--- About this task ---
Output the text lines from all of the entries below, reproducing them character for character and leaving out the pictures.

--- Given records ---
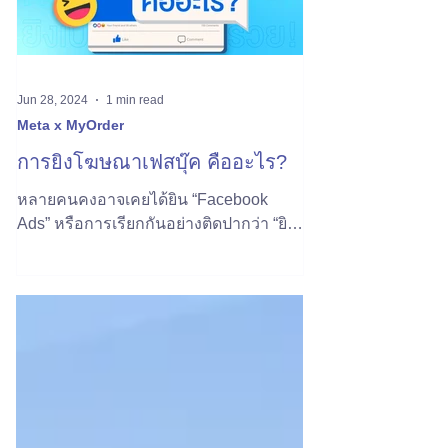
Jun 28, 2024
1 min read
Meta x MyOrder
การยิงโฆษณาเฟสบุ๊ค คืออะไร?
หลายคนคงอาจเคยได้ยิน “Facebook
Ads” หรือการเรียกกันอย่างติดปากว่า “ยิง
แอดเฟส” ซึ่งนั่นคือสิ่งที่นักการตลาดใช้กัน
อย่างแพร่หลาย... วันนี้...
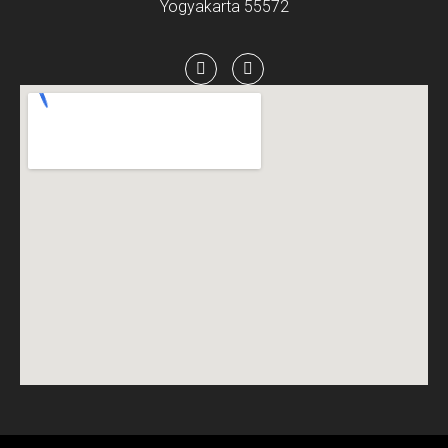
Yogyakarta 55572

--- Written answer ---
Jun 28, 2024
1 min read
Meta x MyOrder
การยิงโฆษณาเฟสบุ๊ค คืออะไร?
หลายคนคงอาจเคยได้ยิน “Facebook
Ads” หรือการเรียกกันอย่างติดปากว่า “ยิง
แอดเฟส” ซึ่งนั่นคือสิ่งที่นักการตลาดใช้กัน
อย่างแพร่หลาย... วันนี้...
Yogyakarta 55572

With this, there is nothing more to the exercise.